**GIVEN DATA**
_____
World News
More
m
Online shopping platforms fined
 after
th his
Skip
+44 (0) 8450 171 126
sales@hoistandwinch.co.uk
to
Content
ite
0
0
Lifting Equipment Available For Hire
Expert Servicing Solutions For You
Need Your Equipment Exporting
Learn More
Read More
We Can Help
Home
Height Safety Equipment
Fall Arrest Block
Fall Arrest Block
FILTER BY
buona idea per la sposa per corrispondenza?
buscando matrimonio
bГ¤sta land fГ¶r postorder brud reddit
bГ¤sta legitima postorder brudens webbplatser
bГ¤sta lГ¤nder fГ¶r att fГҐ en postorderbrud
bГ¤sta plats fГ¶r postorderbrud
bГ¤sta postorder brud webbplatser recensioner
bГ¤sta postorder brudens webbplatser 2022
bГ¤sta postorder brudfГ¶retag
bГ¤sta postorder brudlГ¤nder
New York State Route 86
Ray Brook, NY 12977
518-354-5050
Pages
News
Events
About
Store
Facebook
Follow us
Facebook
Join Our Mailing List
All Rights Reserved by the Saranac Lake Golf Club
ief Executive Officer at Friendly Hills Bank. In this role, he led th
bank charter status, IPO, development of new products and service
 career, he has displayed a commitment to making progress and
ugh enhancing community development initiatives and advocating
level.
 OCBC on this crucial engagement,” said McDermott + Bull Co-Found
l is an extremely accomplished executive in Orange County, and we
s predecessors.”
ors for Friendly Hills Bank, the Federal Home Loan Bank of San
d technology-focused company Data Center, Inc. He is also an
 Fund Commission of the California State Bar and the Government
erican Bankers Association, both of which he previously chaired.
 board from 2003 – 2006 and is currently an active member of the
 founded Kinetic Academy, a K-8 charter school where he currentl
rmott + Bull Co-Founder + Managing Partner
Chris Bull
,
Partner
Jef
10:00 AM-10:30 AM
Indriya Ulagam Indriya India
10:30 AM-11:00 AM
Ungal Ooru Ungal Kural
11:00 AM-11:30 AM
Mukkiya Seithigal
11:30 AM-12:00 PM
_____
**JOB ITEM**
A single number is required: how many lines in the material above include the string "brudens".

**ANSWER SECTION**
2